◆ **PASSAGE SHOWN**
--*--
Sun Spots: Dr. Michelle Rivera on Springtime Skin Care

With the sun getting stronger, it’s time to change up your skin-care regimen. A local dermatologist gives us tips for protecting your skin from sun damage.

By: Mollie Reilly

Soy-infused moisturizers, such as this one from Aveeno, can help brighten and restore damaged skin.

Spring is officially here, and if you’re anything like us, you can’t wait to get outside and enjoy the warmer weather. The sun might seem mild now compared with the sweltering rays of summer, but don’t let the temperate weather trick you out of skipping a smart skin-care regimen.

According to Dr. Michelle Rivera, a dermatologist in Arlington, it’s never too early to start protecting your skin from the sun.

“I often see patients who get sunburns in the early part of spring,” she says. “People are excited about the warm weather but don’t think about putting on sunscreen unless they’re going to the beach.”

So before you go for a run in shorts and a T-shirt, remember to stock up on the right protective products.

For maximum protection, pick up two sunscreens: an everyday formula you can wear under makeup and a waterproof lotion to put on when you go outside.
--*--
◆ **DATA**

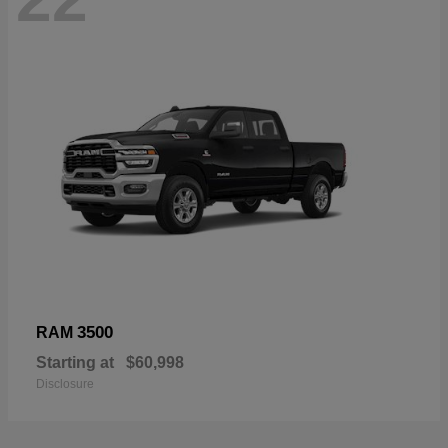
3500
RAM
Starting at
$60,998
Disclosure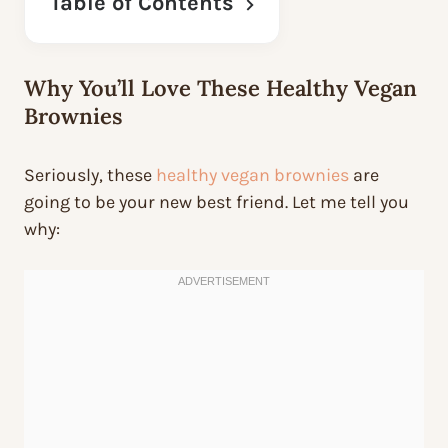
Table of Contents
Why You’ll Love These Healthy Vegan
Brownies
Seriously, these
healthy vegan brownies
are
going to be your new best friend. Let me tell you
why: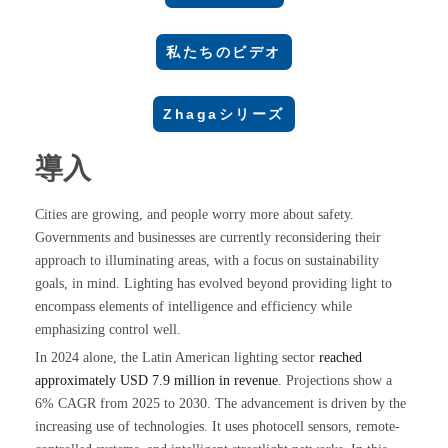
私たちのビデオ
Zhagaシリーズ
導入
Cities are growing, and people worry more about safety.
Governments and businesses are currently reconsidering their
approach to illuminating areas, with a focus on sustainability
goals, in mind. Lighting has evolved beyond providing light to
encompass elements of intelligence and efficiency while
emphasizing control well.
In 2024 alone, the Latin American lighting sector
reached
approximately USD 7.9 million in revenue
. Projections show a
6% CAGR from 2025 to 2030. The advancement is driven by the
increasing use of technologies. It uses photocell sensors, remote-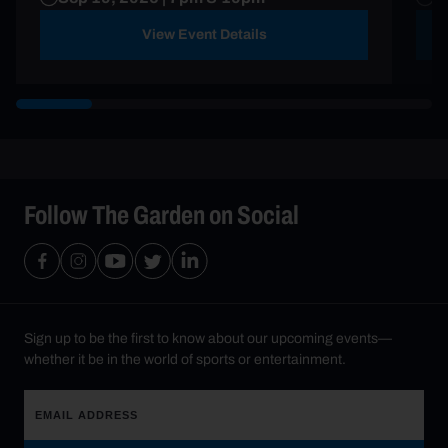
View Event Details
Follow The Garden on Social
Sign up to be the first to know about our upcoming events—
whether it be in the world of sports or entertainment.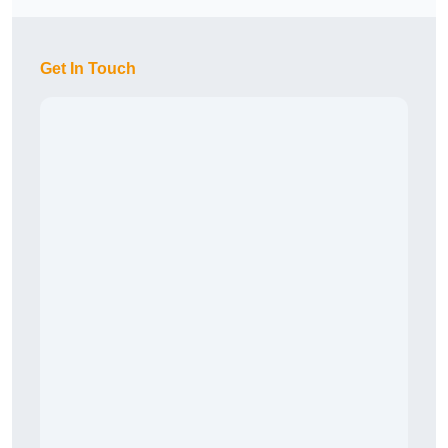
Get In Touch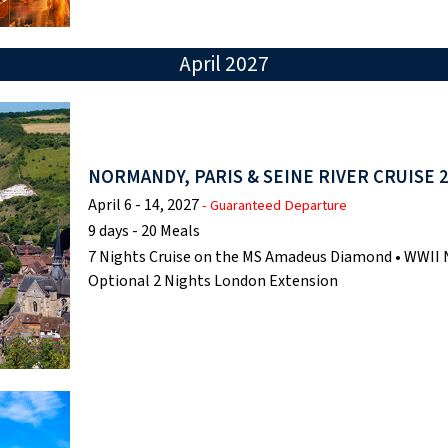
April 2027
NORMANDY, PARIS & SEINE RIVER CRUISE 
April 6 - 14, 2027
- Guaranteed Departure
9 days - 20 Meals
7 Nights Cruise on the MS Amadeus Diamond • WWII N
Optional 2 Nights London Extension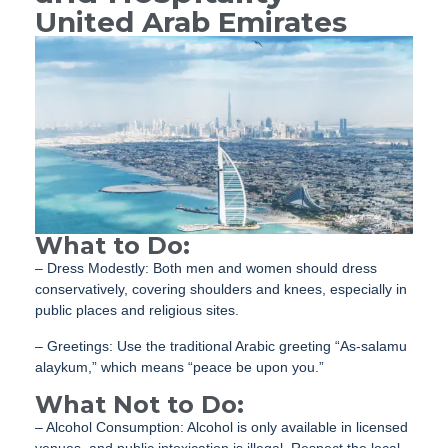
United Arab Emirates
What to Do:
– Dress Modestly: Both men and women should dress
conservatively, covering shoulders and knees, especially in
public places and religious sites.
– Greetings: Use the traditional Arabic greeting “As-salamu
alaykum,” which means “peace be upon you.”
What Not to Do:
– Alcohol Consumption: Alcohol is only available in licensed
venues, and public intoxication is illegal. Respect the local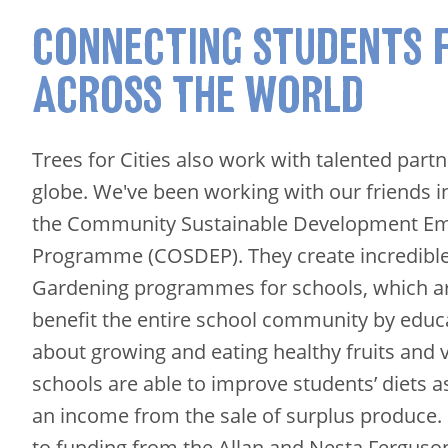
CONNECTING STUDENTS 
ACROSS THE WORLD
Trees for Cities also work with talented part
globe. We've been working with our friends 
the Community Sustainable Development 
Programme (COSDEP). They create incredibl
Gardening programmes for schools, which ar
benefit the entire school community by educa
about growing and eating healthy fruits and 
schools are able to improve students’ diets a
an income from the sale of surplus produce. I
to funding from the Allan and Nesta Ferguson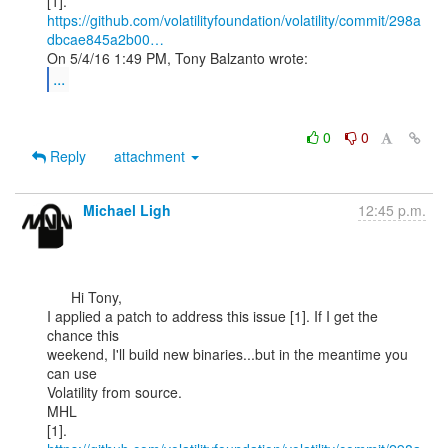
https://github.com/volatilityfoundation/volatility/commit/298a
dbcae845a2b00…
...
0
0
Reply
attachment
Michael Ligh
12:45 p.m.
      Hi Tony,

I applied a patch to address this issue [1]. If I get the 
chance this

weekend, I'll build new binaries...but in the meantime you 
can use

Volatility from source.

MHL
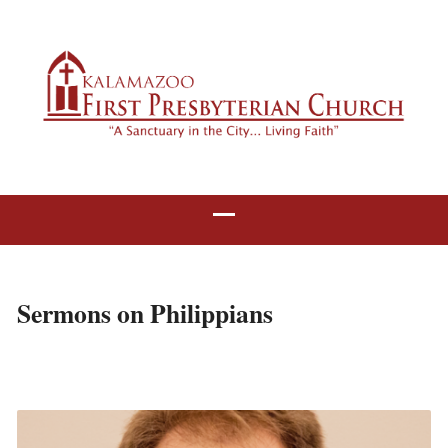
Sermons on Philippians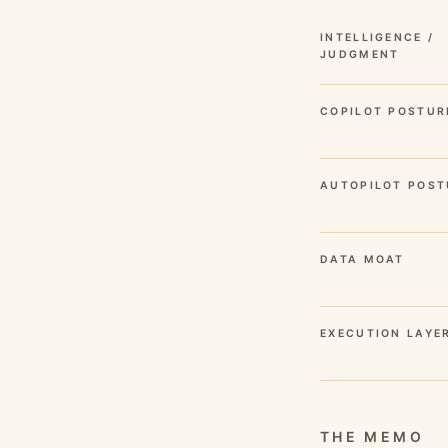
INTELLIGENCE /
JUDGMENT
COPILOT POSTUR
AUTOPILOT POST
DATA MOAT
EXECUTION LAYE
THE MEMO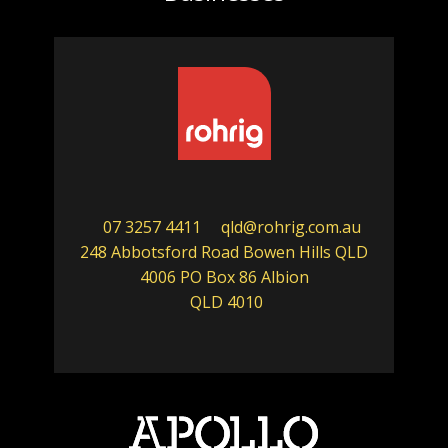
07 3257 4411
qld@rohrig.com.au
248 Abbotsford Road Bowen Hills QLD
4006 PO Box 86 Albion
QLD 4010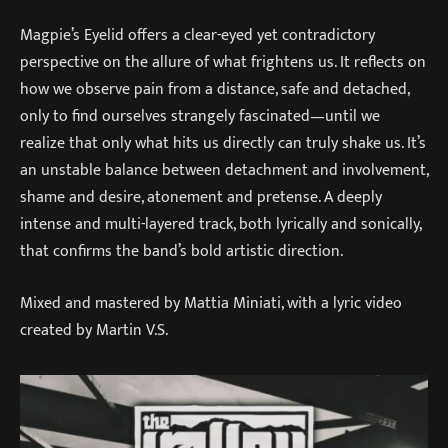
Magpie’s Eyelid offers a clear-eyed yet contradictory
perspective on the allure of what frightens us. It reflects on
how we observe pain from a distance, safe and detached,
only to find ourselves strangely fascinated—until we
realize that only what hits us directly can truly shake us. It’s
an unstable balance between detachment and involvement,
shame and desire, atonement and pretense. A deeply
intense and multi-layered track, both lyrically and sonically,
that confirms the band’s bold artistic direction.
Mixed and mastered by Mattia Miniati, with a lyric video
created by Martin V.S.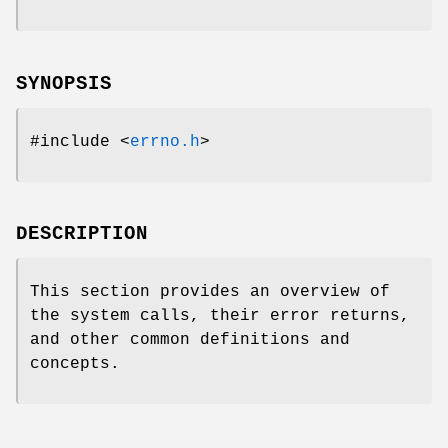
SYNOPSIS
#include <
errno.h
>
DESCRIPTION
This section provides an overview of
the system calls, their error returns,
and other common definitions and
concepts.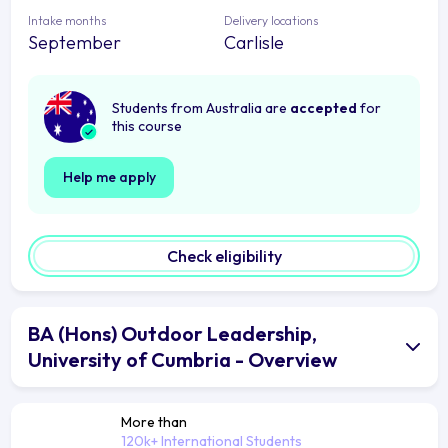
Intake months
Delivery locations
September
Carlisle
Students from Australia are
accepted
for
this course
Help me apply
Check eligibility
BA (Hons) Outdoor Leadership,
University of Cumbria - Overview
More than
120k+ International Students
--*--
◆ **TASKS TO PERFORM**
a) List every skin-care product that the springtime skin-care article shows or recommends.
b) According to Dr. Rivera in the springtime skin-care article, why do many of her patients get sunburned in early spring?
c) Write the next part of the springtime skin-care article, starting after its last sentence.
The material has nothing to do with the springtime skin-care article.

◆ **ANSWERS**
a)
- Soy-infused moisturizers, such as the one from Aveeno
- An everyday sunscreen formula that can be worn under makeup
- A waterproof sunscreen lotion to put on when going outside

b) People are excited about the warm weather but don't think to put on sunscreen unless they're going to the beach.

c)
Make sure you pick a daily lotion that works well with your skin type. This can be especially crucial for those with sensitive skin. Most beauty lines, ranging from drugstore staples such as Cetaphil and Neutrogena to higher-end brands, make moisturizers that block harmful rays but won’t clog pores. Look for products marketed as “oil-free” or “sheer.” If you don’t react well to lotions, you can skip the moisturizing step all together and opt for a powder, mineral-based foundation with SPF built in.

If you have a ruddy complexion or rosacea, Dr. Rivera recommends sunscreens high in vitamin B, which acts as a natural hydrator. Niacin-based moisturizers such as CeraVe can help reduce blotchiness while also protecting the skin from further damage.

Sunscreens that contain soy can help people who have brown blotches on their skin as a result of pregnancy or sun damage. The soy acts as a natural brightener, helping restore the skin to its original state.

For people with skin allergies, your best bet might be a physical sunscreen, also known as sunblock. While most other sunscreens are chemical, meaning the lotion has a combination of molecules that absorb light energy, physical sunscreens actually block UVA and UVB waves. These zinc-oxide or titanium-dioxide-based products are non-allergenic and sit on top of the skin, so you’re less likely to have a reaction.

Beyond topical products, look for athletic wear made from ultraviolet-protecting fabric. Companies such as Athleta have UPF (ultraviolet protector) ratings on their clothes. There are also sun-protecting shampoos and styling lotions for your hair, which Rivera says are particularly important for those who dye or straighten their locks. “Sunlight can break down the chemical bonds in your hair and even change the color,” she says.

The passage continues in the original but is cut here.